# What is being asked
Reproduce the lines below character for character, starting with the line that contains "pose: elev=18.7 azim=282.5" and continuing through the line that contains "Dot at: (273, 381)", with both of those lines included. Give only those lines.

# Records shown
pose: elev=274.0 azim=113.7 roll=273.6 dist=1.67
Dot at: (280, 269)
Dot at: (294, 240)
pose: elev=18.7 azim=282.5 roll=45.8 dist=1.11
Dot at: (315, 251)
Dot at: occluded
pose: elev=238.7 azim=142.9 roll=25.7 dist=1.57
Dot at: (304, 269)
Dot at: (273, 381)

...

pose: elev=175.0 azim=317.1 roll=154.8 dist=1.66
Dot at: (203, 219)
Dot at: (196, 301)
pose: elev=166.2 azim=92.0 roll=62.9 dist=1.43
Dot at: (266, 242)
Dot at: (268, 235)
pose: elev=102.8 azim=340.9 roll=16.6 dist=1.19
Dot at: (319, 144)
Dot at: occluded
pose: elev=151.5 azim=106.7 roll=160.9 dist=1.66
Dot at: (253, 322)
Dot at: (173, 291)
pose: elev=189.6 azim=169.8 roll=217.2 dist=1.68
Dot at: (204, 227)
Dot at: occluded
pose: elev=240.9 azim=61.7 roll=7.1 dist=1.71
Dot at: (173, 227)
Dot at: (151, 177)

# Expected output
pose: elev=18.7 azim=282.5 roll=45.8 dist=1.11
Dot at: (315, 251)
Dot at: occluded
pose: elev=238.7 azim=142.9 roll=25.7 dist=1.57
Dot at: (304, 269)
Dot at: (273, 381)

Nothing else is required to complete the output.